- **作成するもの**
次の(a)~(c)がペース走についての文章の内容と合っているか、「はい」か「いいえ」で答え、決め手となる文章中の言葉をそのまま引用してください。
(a) 筆者は地元の中高生に、Tペースで20~30分程度のペース走を週1回以上するよう勧めてきた。
(b) ダニエルズは、Mペースで走るとEペースで走るよりずっと効果が大きいと言っている。
(c) ツィッターを見ると、Tペースで6~8k程度のペース走をしているのはアマチュアのランナーだけだ。

- **読む文章**
2 ペース走はTペースでやらないけないのか

①ペース走をTペースでなぜやるのか(ダニエルの呪文)

 世間一般、ツィッターを見ていると全国のランナーがプロもアマもTペースでの6~8k程度のペース走に勤しんでいることが良くわかります。

<Tペースで走る理由>

問:なぜランナーはペース走をTペースで頑張るのか?
答:ジャック・ダニエルズがTペースでないと意味がない。Mペースで走ることはEペースで走るのと効果がほとんど変わらないと言っているから

 何も考えずに人のまねをして練習している人に聞いてもろくな答えが返ってこないでしょうが、トレーニング理論を勉強しているランナーに聞けばきっと「ジャック・ダニエルズというアメリカに博士がいて」と始まり「ダニエル博士はペース走はTペースでないと意味がないと言っている」という結論がでて来ることでしょう。

 ジャック・ダニエルズ博士のVDODを詳しくお知りになりたければ「ダニエルズのランニング・フォーミュラ 第3版」をご覧ください。
 専門書を1冊とても読んでいられないという方は、げんさんのブログ「ハシルコト」をご覧ください。ダニエルズのトレーニング理論が簡潔にまとめられています。

②なぜTペースでペース走をこなせない人間がいるのか

 私自身これまで「ペース走はTペースでないと意味がない」と信じて練習をやってきました。また地元の中学・高校生たちに中・長距離の練習をアドバイスす際にはTペースでの20~30分程度のペース走を定期的(最低週1以上)に行うようアドバイスをしてきました。自分の実践や中高生を多く見ていてあることに気がつきました。

- **提供された情報**
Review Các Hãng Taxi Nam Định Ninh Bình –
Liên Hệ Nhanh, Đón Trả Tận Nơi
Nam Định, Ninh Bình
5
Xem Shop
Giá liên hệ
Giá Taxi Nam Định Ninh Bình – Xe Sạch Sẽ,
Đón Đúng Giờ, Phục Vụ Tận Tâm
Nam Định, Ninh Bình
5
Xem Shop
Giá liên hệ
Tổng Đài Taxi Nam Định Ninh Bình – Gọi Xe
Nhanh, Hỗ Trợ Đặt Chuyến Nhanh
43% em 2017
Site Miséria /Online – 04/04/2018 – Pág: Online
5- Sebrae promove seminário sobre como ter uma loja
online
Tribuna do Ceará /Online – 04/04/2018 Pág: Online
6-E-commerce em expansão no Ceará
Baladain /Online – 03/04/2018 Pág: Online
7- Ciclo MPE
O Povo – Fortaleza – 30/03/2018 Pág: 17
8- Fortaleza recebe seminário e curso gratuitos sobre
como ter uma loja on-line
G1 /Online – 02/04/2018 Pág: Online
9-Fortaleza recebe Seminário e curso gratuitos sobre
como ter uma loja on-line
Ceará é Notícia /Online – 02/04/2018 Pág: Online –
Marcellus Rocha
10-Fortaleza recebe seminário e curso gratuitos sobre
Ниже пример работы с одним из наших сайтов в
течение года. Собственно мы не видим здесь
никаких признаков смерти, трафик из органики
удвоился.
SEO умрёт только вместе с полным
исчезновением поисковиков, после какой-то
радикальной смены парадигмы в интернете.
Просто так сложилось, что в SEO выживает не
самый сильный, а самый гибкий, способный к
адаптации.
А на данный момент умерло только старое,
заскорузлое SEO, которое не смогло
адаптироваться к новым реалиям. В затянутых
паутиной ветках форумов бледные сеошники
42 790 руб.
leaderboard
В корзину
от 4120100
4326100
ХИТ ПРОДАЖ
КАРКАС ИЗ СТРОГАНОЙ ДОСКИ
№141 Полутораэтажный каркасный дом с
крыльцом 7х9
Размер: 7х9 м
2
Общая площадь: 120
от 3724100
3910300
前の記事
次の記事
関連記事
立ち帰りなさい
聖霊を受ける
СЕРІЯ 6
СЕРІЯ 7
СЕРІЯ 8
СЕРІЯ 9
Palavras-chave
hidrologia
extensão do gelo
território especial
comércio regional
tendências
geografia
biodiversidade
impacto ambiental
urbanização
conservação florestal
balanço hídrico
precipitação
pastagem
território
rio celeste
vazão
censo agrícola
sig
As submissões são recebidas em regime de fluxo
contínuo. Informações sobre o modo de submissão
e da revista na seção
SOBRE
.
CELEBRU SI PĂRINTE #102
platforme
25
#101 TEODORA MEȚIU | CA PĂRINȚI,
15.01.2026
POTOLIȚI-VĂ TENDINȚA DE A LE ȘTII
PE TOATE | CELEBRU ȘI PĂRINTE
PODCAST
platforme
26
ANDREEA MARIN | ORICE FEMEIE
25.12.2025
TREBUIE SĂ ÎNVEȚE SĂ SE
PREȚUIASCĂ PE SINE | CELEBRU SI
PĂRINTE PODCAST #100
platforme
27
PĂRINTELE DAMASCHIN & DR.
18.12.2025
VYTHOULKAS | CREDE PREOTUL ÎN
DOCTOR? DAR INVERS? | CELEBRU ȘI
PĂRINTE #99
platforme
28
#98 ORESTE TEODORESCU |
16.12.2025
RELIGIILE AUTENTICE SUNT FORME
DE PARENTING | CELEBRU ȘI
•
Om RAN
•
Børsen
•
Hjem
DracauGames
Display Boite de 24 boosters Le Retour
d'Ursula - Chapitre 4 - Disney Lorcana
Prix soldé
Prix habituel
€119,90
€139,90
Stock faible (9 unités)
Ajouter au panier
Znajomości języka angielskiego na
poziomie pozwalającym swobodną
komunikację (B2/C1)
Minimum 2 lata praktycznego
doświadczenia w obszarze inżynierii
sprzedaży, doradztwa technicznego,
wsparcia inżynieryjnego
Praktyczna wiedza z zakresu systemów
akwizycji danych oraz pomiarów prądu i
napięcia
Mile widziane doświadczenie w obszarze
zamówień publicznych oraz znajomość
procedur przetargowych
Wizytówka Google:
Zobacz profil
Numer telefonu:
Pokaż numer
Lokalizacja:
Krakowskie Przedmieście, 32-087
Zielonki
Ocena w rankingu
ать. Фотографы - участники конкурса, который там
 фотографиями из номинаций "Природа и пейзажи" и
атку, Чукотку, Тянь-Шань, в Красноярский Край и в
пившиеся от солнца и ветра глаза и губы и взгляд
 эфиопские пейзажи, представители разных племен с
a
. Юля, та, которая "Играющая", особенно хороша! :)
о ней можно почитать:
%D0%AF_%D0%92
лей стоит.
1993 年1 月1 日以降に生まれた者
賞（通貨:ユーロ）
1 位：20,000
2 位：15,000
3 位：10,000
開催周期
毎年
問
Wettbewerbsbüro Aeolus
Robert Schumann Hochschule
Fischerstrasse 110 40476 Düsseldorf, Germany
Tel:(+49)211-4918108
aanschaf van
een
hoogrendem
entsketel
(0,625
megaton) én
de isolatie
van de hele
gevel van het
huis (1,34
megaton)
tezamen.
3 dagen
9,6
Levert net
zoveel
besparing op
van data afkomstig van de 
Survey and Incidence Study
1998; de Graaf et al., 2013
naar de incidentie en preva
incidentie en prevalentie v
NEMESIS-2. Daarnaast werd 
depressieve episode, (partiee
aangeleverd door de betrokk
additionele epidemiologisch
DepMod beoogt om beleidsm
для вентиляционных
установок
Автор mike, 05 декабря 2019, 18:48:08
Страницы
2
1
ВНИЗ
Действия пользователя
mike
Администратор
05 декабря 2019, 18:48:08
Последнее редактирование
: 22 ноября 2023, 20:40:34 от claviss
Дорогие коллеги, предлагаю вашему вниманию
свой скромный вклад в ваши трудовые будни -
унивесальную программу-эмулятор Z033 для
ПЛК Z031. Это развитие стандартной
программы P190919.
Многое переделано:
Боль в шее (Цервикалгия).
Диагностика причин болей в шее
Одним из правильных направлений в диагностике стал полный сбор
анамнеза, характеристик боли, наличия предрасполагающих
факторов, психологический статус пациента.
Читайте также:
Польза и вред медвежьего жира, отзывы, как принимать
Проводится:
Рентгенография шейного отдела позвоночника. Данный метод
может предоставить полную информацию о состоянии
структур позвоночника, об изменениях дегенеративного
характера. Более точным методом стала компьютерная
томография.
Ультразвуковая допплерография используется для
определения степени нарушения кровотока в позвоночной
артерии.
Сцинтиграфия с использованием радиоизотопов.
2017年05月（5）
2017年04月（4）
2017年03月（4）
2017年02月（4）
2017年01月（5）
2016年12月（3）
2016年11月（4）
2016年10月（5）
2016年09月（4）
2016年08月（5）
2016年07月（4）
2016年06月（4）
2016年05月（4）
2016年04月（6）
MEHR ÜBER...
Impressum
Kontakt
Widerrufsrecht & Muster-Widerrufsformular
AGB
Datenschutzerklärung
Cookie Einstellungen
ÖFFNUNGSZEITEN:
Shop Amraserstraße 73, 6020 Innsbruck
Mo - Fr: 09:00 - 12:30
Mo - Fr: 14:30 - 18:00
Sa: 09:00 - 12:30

- **解答**
(a) はい。「Tペースでの20~30分程度のペース走を定期的(最低週1以上)に行うようアドバイスをしてきました」
(b) いいえ。「Mペースで走ることはEペースで走るのと効果がほとんど変わらないと言っている」
(c) いいえ。「プロもアマもTペースでの6~8k程度のペース走に勤しんでいる」